В Комитете груда дел накопилась, груда бумаг. Он отобрал срочные, среди них – список труппы, отъезжающей на гастроли за рубеж. Молодой человек, взятый на место Панчихина, так же, как тот, бывало, дисциплинированно стоял справа от стола. Одна фамилия в списке насторожила, что-то с ней связано. Евгений Степанович посидел с закрытыми глазами, и вдруг вспомнилось ярко: лет восемь назад, тогда еще, кажется, в Театре сатиры смотрел он «Доходное место», и вот этот артист, в ту пору молодой, произносил свой яростный монолог против доходных мест и так разошелся, что пот брызгал с лица, когда он встряхивал волосами, казалось, добрызнет до второго ряда, где сидел Евгений Степанович. Подумалось тогда: этот разнесет, дай волю таким, камня на камне не оставят. И вновь обретшей силу, недрогнувшей рукой Евгений Степанович жирно вычеркнул его фамилию из списка.
Вечером, зажав в кожаной перчатке свернутый поводок, он гулял с Диком. В подъезде не работал код, а кнопка лифта на нижнем этаже была вся закопченная, опять мальчишки поджигали спичками.
«Безобразие!

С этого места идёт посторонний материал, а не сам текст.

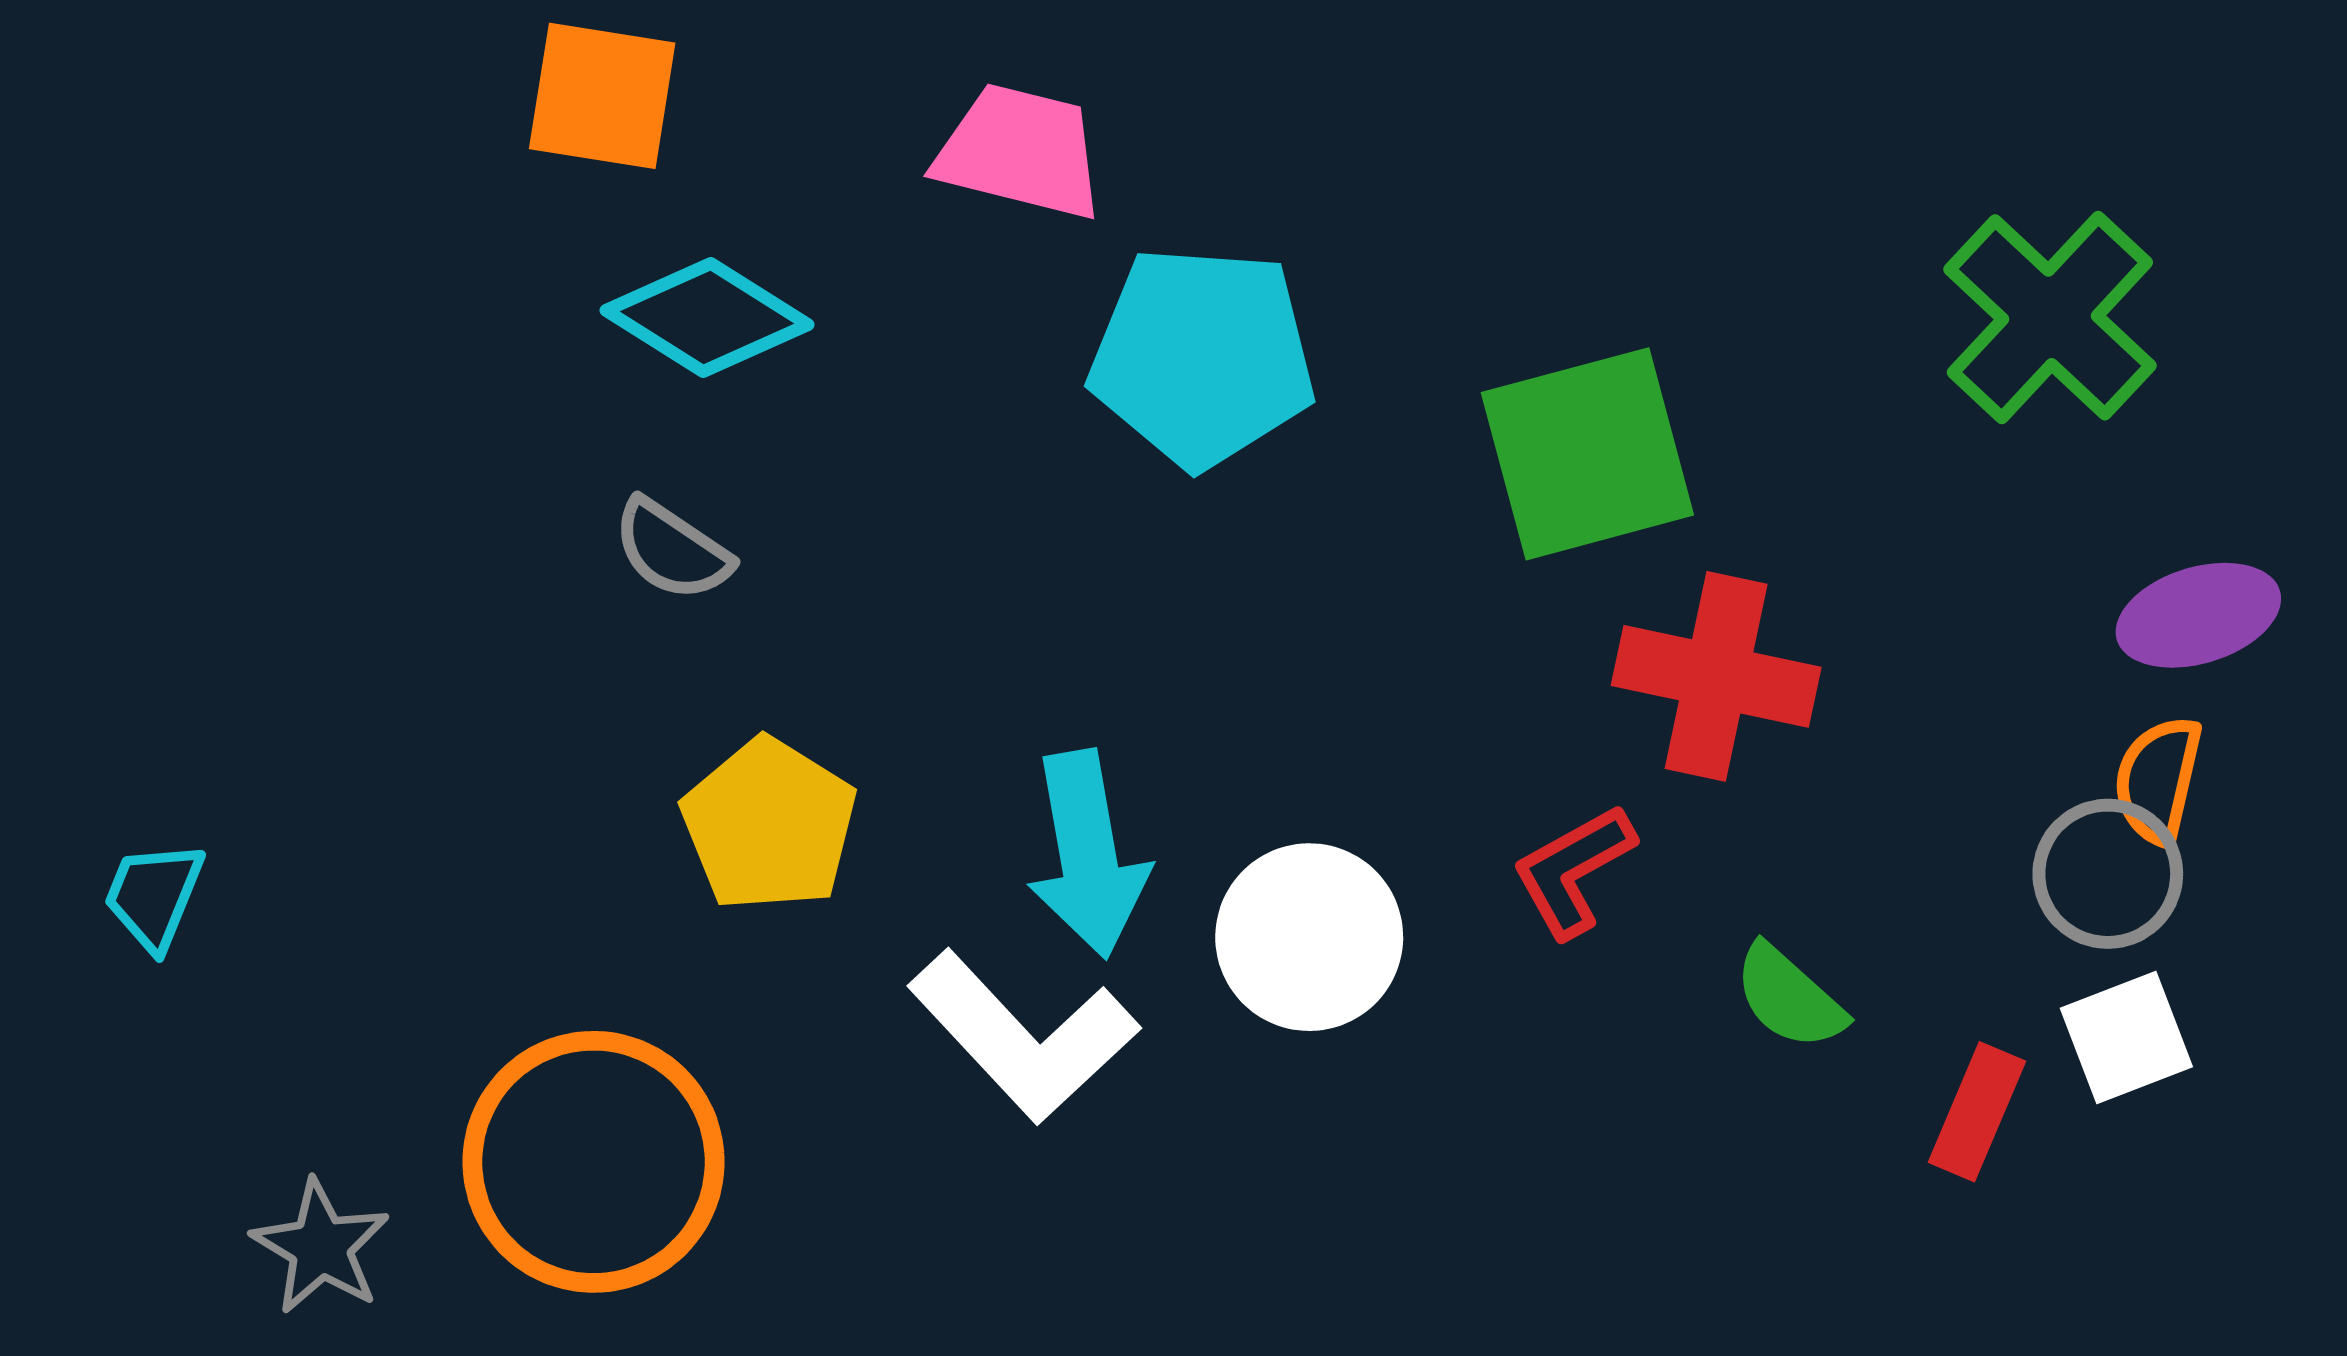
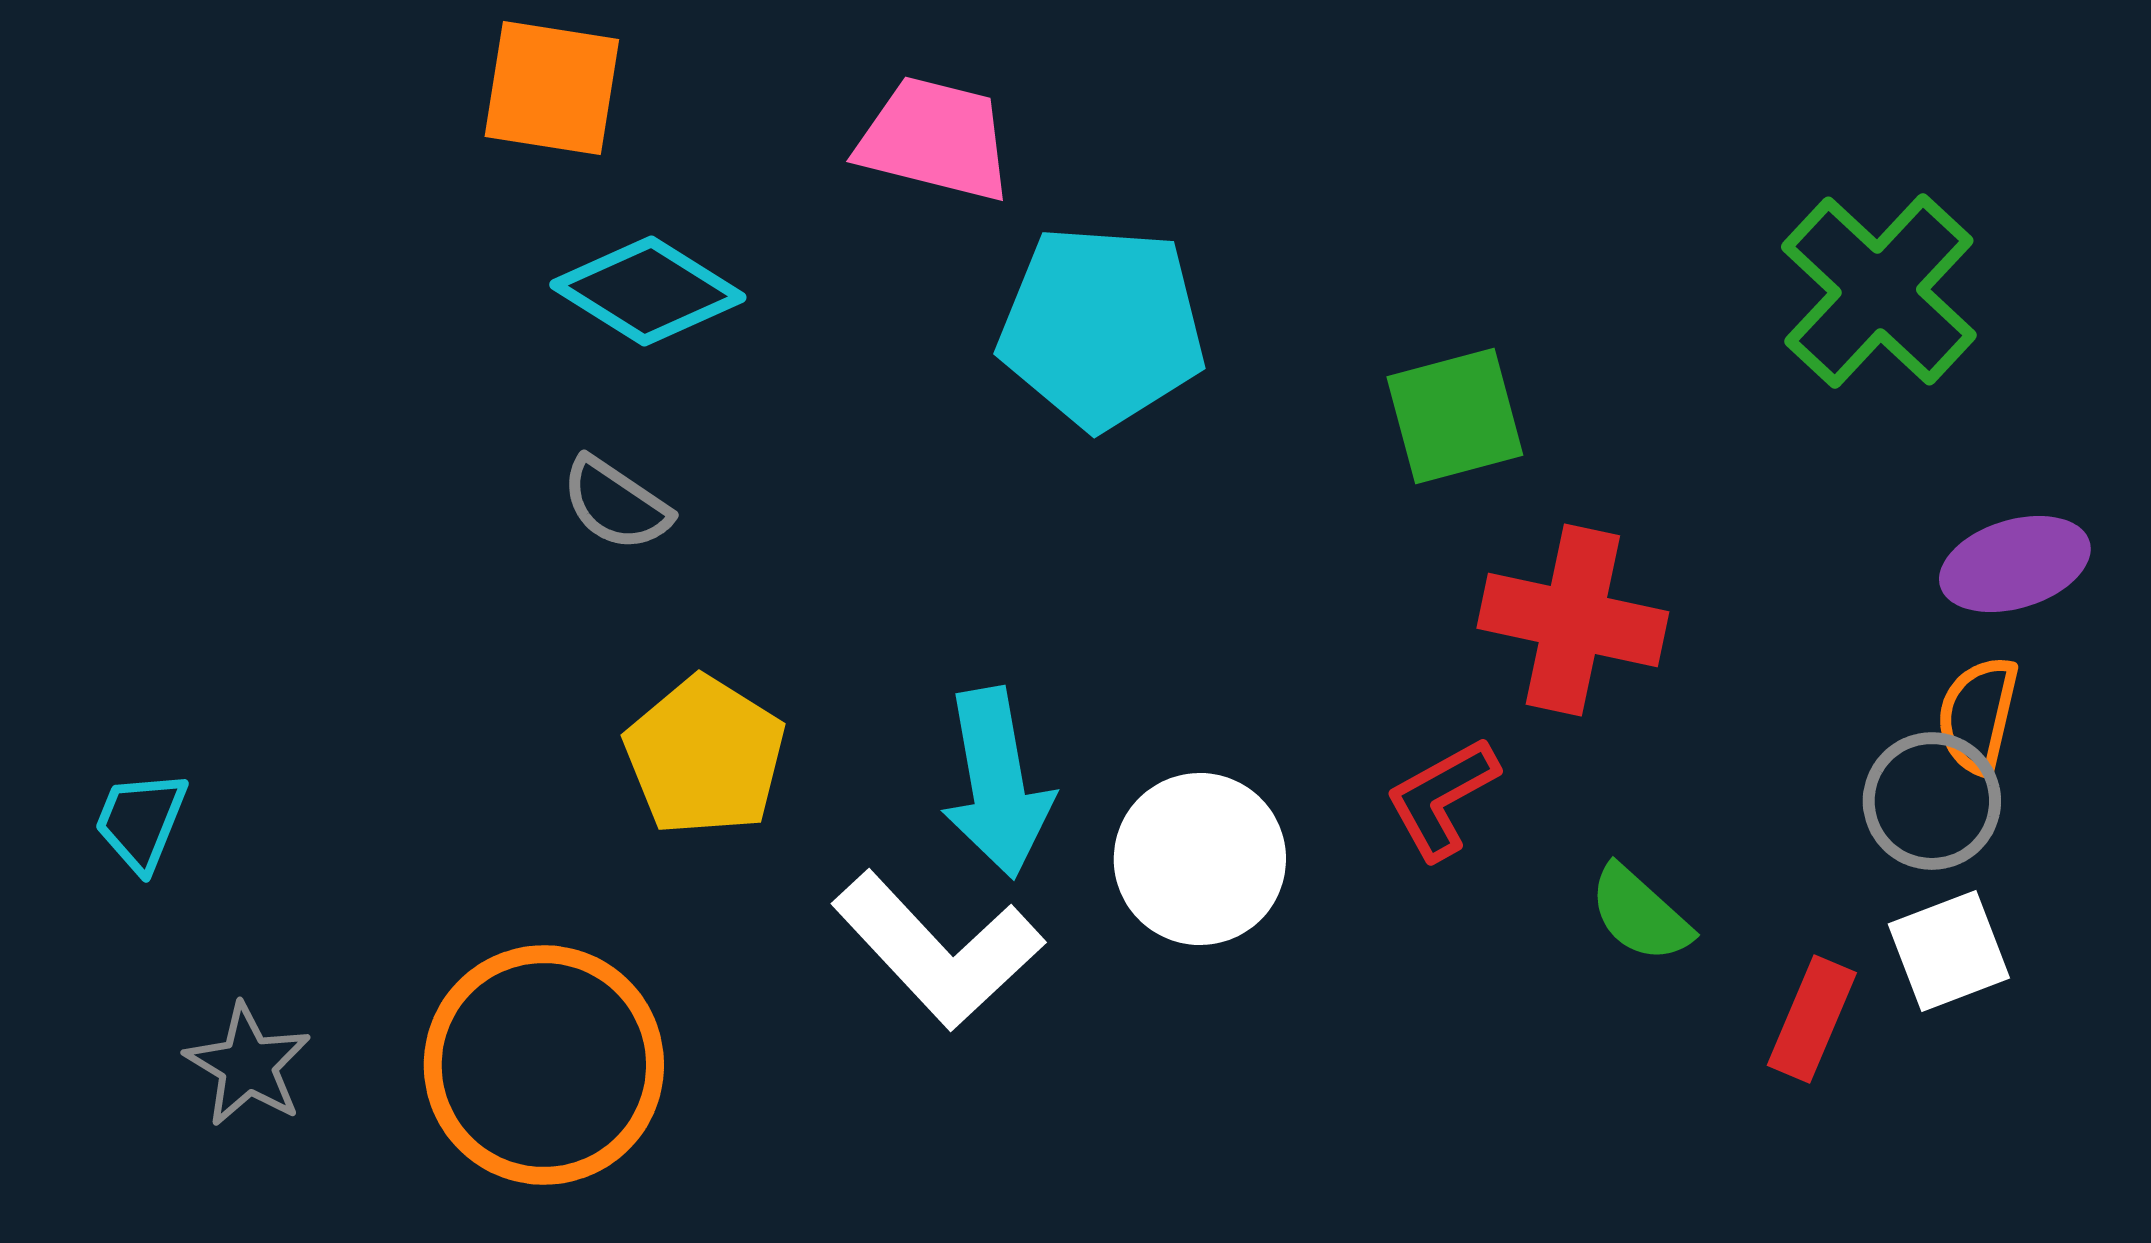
green square: (1587, 454) -> (1455, 416), size x0.7
gray star: (321, 1247) -> (248, 1065), moved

Надо сказать Елене, чтоб завтра же потребовала исправить и восстановить». А еще два дня назад, заметив, что боковое стекло двери подъезда выбито, осыпалось под ноги, он переступил и мысленно махнул на это рукой: пусть рушится. Теперь все вновь обретало в его глазах и цену, и смысл.
За высокой сеткой посреди двора, на хоккейной площадке, под гирляндой электрических лампочек носились по льду мальчишки с клюшками, пушечными ударами била шайба в деревянные борта. Дик пугался, терся о его высокие меховые ботинки, отбегал, возвращался, и Евгений Степанович, похаживая, постегивая себя поводком по лампасу тренировочных штанов, чувствовал себя исцелившимся и духом, и телом.